If every social networking site shut down tomorrow and all piracy was thwarted, the music industry would indeed die because the next generation would never trust the automatons on radio to be credible sources of what's good.

Lee Abrams, the XM satellite programmer and former radio guy, told one of my USC classes yesterday that back in the 60's radio used to make the hits. The students were wide-eyed in amazement. When the jocks said, "Herman's Hermits have a great new record", Abrams said, "the audience would go out and buy it" as incredible as it may seem today.

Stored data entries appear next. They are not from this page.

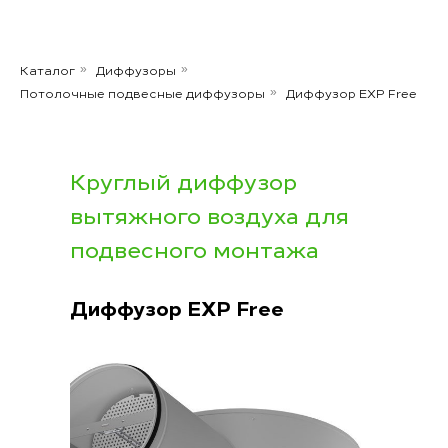
Каталог
Диффузоры
»
»
Потолочные подвесные диффузоры
Диффузор EXP Free
»
Круглый диффузор
вытяжного воздуха для
подвесного монтажа
Диффузор EXP Free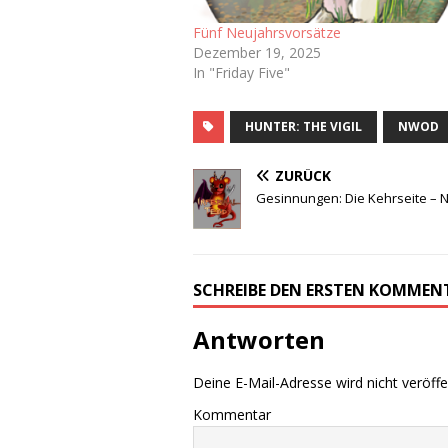
Fünf Neujahrsvorsätze
Dezember 19, 2025
In "Friday Five"
HUNTER: THE VIGIL
NWOD
ZURÜCK
Gesinnungen: Die Kehrseite – 
SCHREIBE DEN ERSTEN KOMMEN
Antworten
Deine E-Mail-Adresse wird nicht veröffen
Kommentar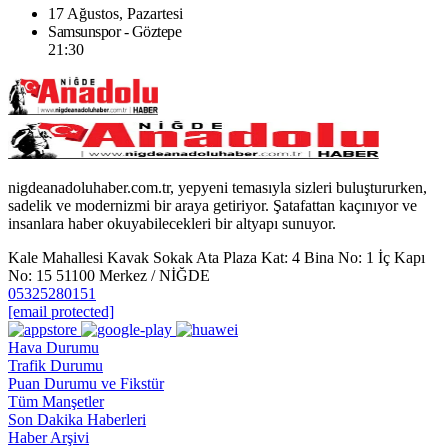
17 Ağustos, Pazartesi
Samsunspor - Göztepe
21:30
nigdeanadoluhaber.com.tr, yepyeni temasıyla sizleri buluştururken,
sadelik ve modernizmi bir araya getiriyor. Şatafattan kaçınıyor ve
insanlara haber okuyabilecekleri bir altyapı sunuyor.
Kale Mahallesi Kavak Sokak Ata Plaza Kat: 4 Bina No: 1 İç Kapı
No: 15 51100 Merkez / NİĞDE
05325280151
[email protected]
Hava Durumu
Trafik Durumu
Puan Durumu ve Fikstür
Tüm Manşetler
Son Dakika Haberleri
Haber Arşivi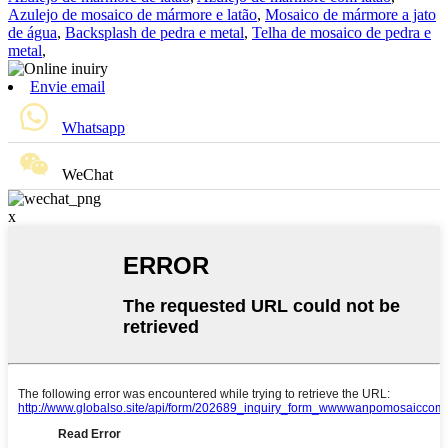
Azulejo de mosaico de mármore e latão
,
Mosaico de mármore a jato
de água
,
Backsplash de pedra e metal
,
Telha de mosaico de pedra e
metal
,
Envie email
Whatsapp
WeChat
x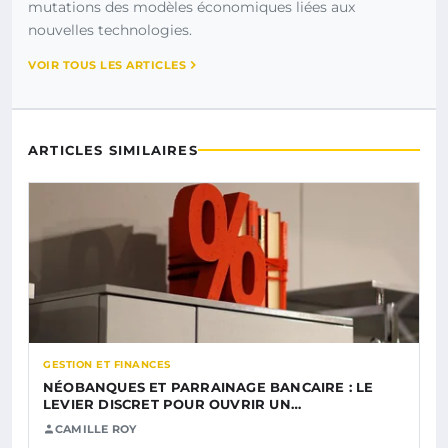
mutations des modèles économiques liées aux
nouvelles technologies.
VOIR TOUS LES ARTICLES
ARTICLES SIMILAIRES
GESTION ET FINANCES
NÉOBANQUES ET PARRAINAGE BANCAIRE : LE
LEVIER DISCRET POUR OUVRIR UN…
CAMILLE ROY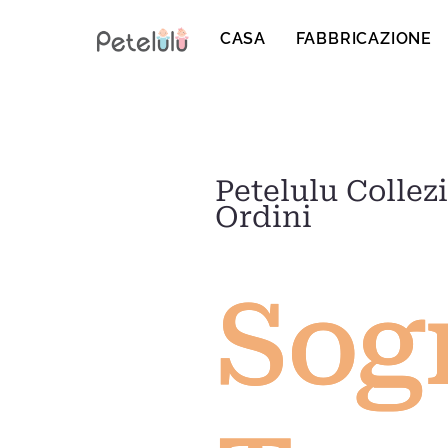
Vai
al
CASA
FABBRICAZIONE
contenuto
Petelulu Collez
Ordini
Sogn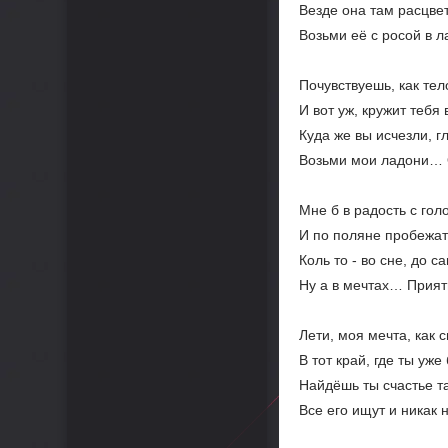
Везде она там расцвет
Возьми её с росой в л
Почувствуешь, как тел
И вот уж, кружит тебя 
Куда же вы исчезли, 
Возьми мои ладони… 
Мне б в радость с гол
И по поляне пробежать
Коль то - во сне, до с
Ну а в мечтах… Прия
Лети, моя мечта, как 
В тот край, где ты уже
Найдёшь ты счастье та
Все его ищут и никак 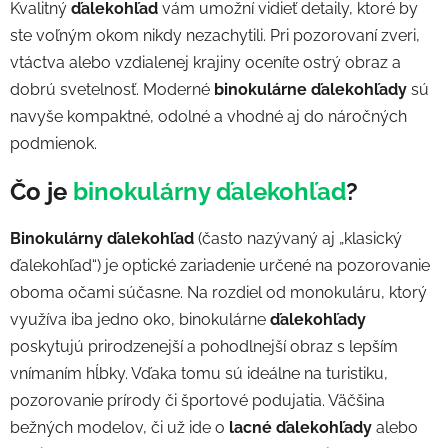
Kvalitný
ďalekohľad
vám umožní vidieť detaily, ktoré by
ste voľným okom nikdy nezachytili. Pri pozorovaní zveri,
vtáctva alebo vzdialenej krajiny oceníte ostrý obraz a
dobrú svetelnosť. Moderné
binokulárne
ďalekohľady
sú
navyše kompaktné, odolné a vhodné aj do náročných
podmienok.
Čo je
binokulárny ďalekohľad
?
Binokulárny ďalekohľad
(často nazývaný aj „klasický
ďalekohľad“) je optické zariadenie určené na pozorovanie
oboma očami súčasne. Na rozdiel od monokuláru, ktorý
využíva iba jedno oko, binokulárne
ďalekohľady
poskytujú prirodzenejší a pohodlnejší obraz s lepším
vnímaním hĺbky. Vďaka tomu sú ideálne na turistiku,
pozorovanie prírody či športové podujatia. Väčšina
bežných modelov, či už ide o
lacné ďalekohľady
alebo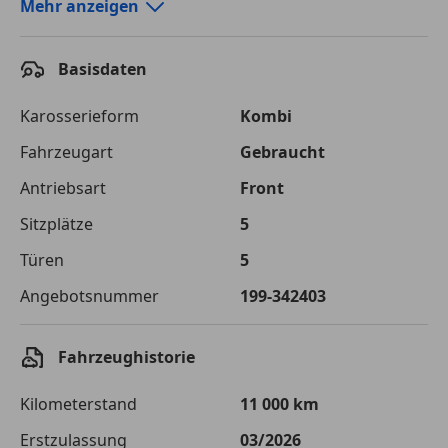
Autokredit-Rechner von durchblicker.at
Mehr anzeigen
Einfach Rate berechnen und günstige Konditionen
finden!
Basisdaten
Autokredit vergleichen
Karosserieform
Kombi
Laufzeit
120 Monate
Fahrzeugart
Gebraucht
Antriebsart
Front
Kreditbetrag
€ 40 400,-
Sitzplätze
5
Zu zahlender
€ 56 916,-
Gesamtbetrag
Türen
5
Einberechnete Gebühren
€ 0,-
Angebotsnummer
199-342403
Effektivzinsatz
7,50 %
Fahrzeughistorie
Sollzinssatz
7,25 %
Kilometerstand
11 000 km
Monatliche Rate
€ 474,30
Erstzulassung
03/2026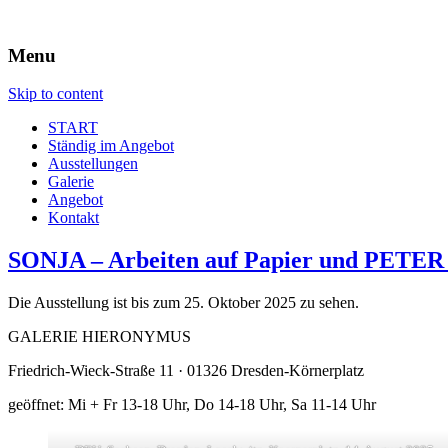
Menu
Skip to content
START
Ständig im Angebot
Ausstellungen
Galerie
Angebot
Kontakt
SONJA – Arbeiten auf Papier und PETE
Die Ausstellung ist bis zum 25. Oktober 2025 zu sehen.
GALERIE HIERONYMUS
Friedrich-Wieck-Straße 11 · 01326 Dresden-Körnerplatz
geöffnet: Mi + Fr 13-18 Uhr, Do 14-18 Uhr, Sa 11-14 Uhr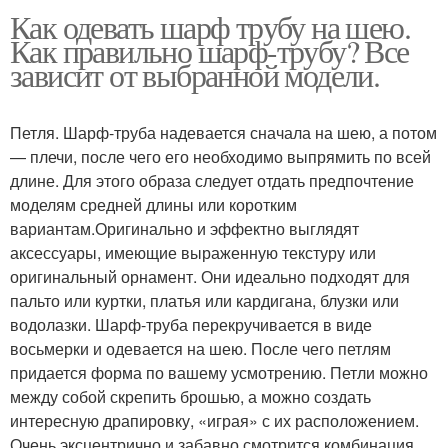
Как одевать шарф трубу на шею.
Как правильно шарф-трубу? Все
зависит от выбранной модели.
Петля. Шарф-труба надевается сначала на шею, а потом
— плечи, после чего его необходимо выпрямить по всей
длине. Для этого образа следует отдать предпочтение
моделям средней длины или коротким
вариантам.Оригинально и эффектно выглядят
аксессуары, имеющие выраженную текстуру или
оригинальный орнамент. Они идеально подходят для
пальто или куртки, платья или кардигана, блузки или
водолазки. Шарф-труба перекручивается в виде
восьмерки и одевается на шею. После чего петлям
придается форма по вашему усмотрению. Петли можно
между собой скрепить брошью, а можно создать
интересную драпировку, «играя» с их расположением.
Очень эксцентрично и забавно смотрится комбинация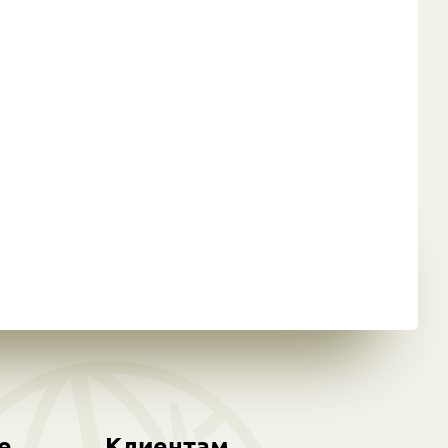
е
Клиентам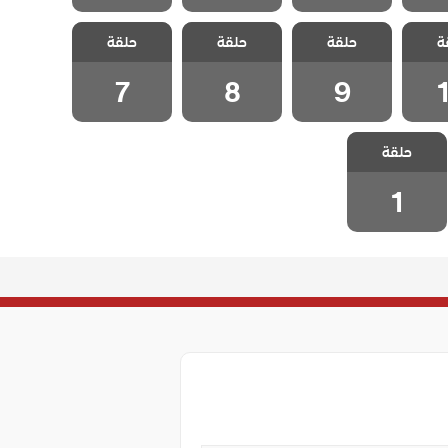
مطلوب
مسلسل مطلوب
مسلسل مطلوب
مسلسل مطلوب
ة
مدبلج
حلقة
حب عاجل مدبلج
حلقة
حب عاجل مدبلج
حلقة
حب عاجل مدبلج
1
الحلقة 9
الحلقة 8
الحلقة 7
7
8
9
مسلسل مطلوب
حلقة
حب عاجل مدبلج
الحلقة 1
1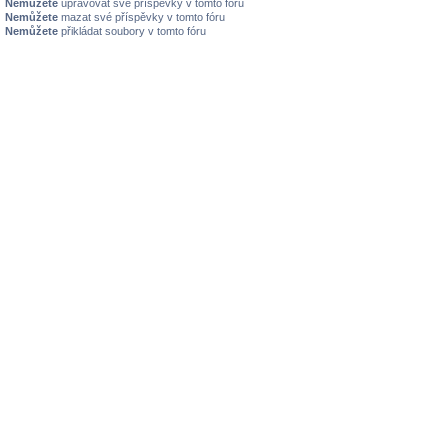
Nemůžete
upravovat své příspěvky v tomto fóru
Nemůžete
mazat své příspěvky v tomto fóru
Nemůžete
přikládat soubory v tomto fóru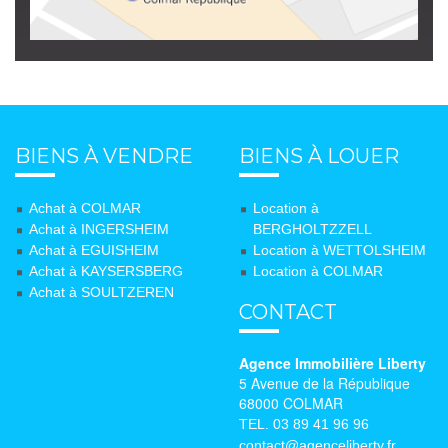
BIENS À VENDRE
BIENS À LOUER
Achat à COLMAR
Location à
Achat à INGERSHEIM
BERGHOLTZZELL
Achat à EGUISHEIM
Location à WETTOLSHEIM
Achat à KAYSERSBERG
Location à COLMAR
Achat à SOULTZEREN
CONTACT
Agence Immobilière Liberty
5 Avenue de la République
68000 COLMAR
TEL. 03 89 41 96 96
contact@agenceliberty.fr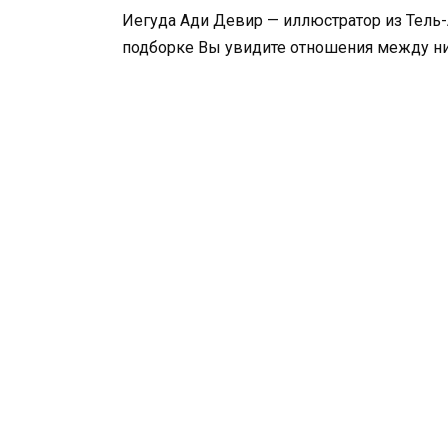
Иегуда Ади Девир — иллюстратор из Тель-
подборке Вы увидите отношения между ни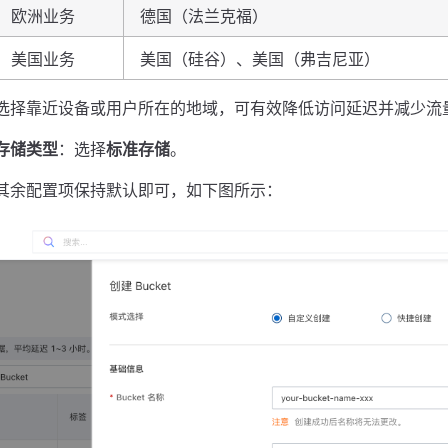
欧洲业务
德国（法兰克福）
美国业务
美国（硅谷）、美国（弗吉尼亚）
选择靠近设备或用户所在的地域，可有效降低访问延迟并减少流
存储类型
：选择
标准存储
。
其余配置项保持默认即可，如下图所示：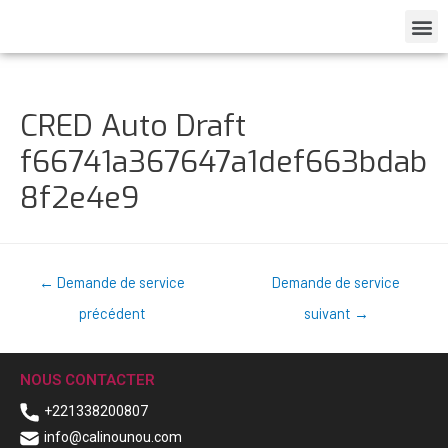
CRED Auto Draft
f66741a367647a1def663bdab
8f2e4e9
←
Demande de service
Demande de service
précédent
suivant
→
NOUS CONTACTER
+221338200807
info@calinounou.com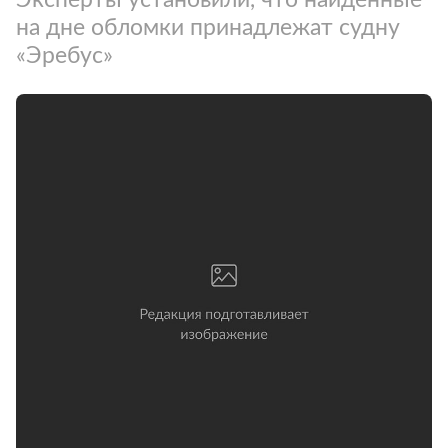
на дне обломки принадлежат судну
«Эребус»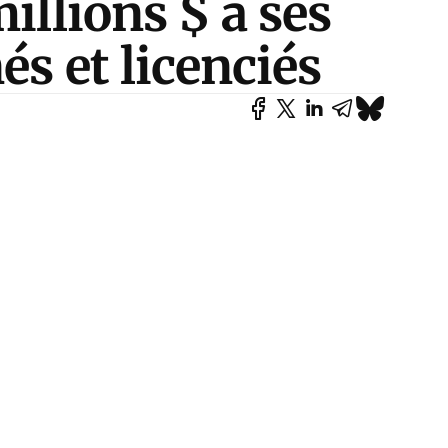
illions $ à ses
és et licenciés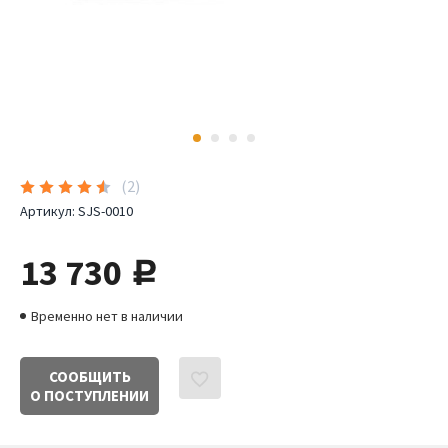
(
2
)
Артикул:
SJS-0010
13 730
руб.
Временно нет в наличии
СООБЩИТЬ
О ПОСТУПЛЕНИИ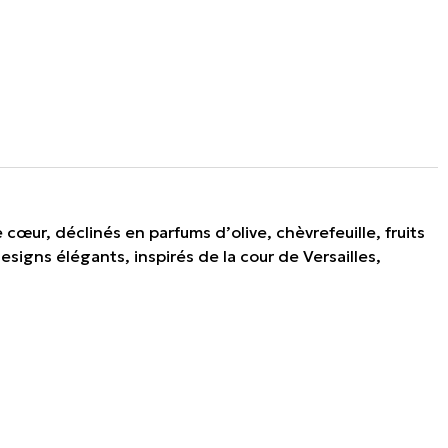
cœur, déclinés en parfums d’olive, chèvrefeuille, fruits
signs élégants, inspirés de la cour de Versailles,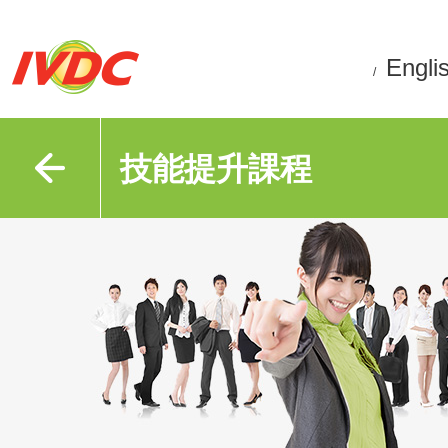
Engli
/
技能提升課程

Even though young people are exposed to radio (although they rarely choose it over music sources) the last thing they'd do is trust a radio disc jockey when it comes to what's hot.

Therein lies the problem.

If Apple is cool because it knows what's hot, what is radio?

Dead in the water.

And, MTV is right next to it.

The iPod is popular not because it has video capability, but because it is an audio device. While some consumers like video, everyone likes to hear music.

So what's radio's excuse for dropping the ball?

And drop ball is what they're doing -- all these competitive disadvantages are self-inflicted.

Radio ignored rich and deep playlists because PDs know better than the public. Listeners want the same 30 songs over and over again. It's the magic formula. It's always worked.

Not now.

Radio knows better than the public that dumb djs are better than knowledgeable ones who have a passion for music. (Quick, name five knowledgeable djs. Bet you can name five dumb ones faster or at least what station they're on).

That listeners are so stupid they will sit through six or more commercials without tuning out (How do radio exec's know? They commissioned a study that said so).

Watching MTV's VMAs made me think of radio.


Empty on music power.

Empty on music knowledge and passion.

Empty on variety and choice.

That's why I call MTV "Empty V".

At least MTV has reality shows to fall back on. At least it can be a regular cable network with regular programs and sales reps who wear regular suits.

But all radio has is the music and while that should be enough to drive the medium, it's not enough now in the age of the Internet, iPods, downloading and social networking.

To borrow a phrase from Britney Gimme Me More.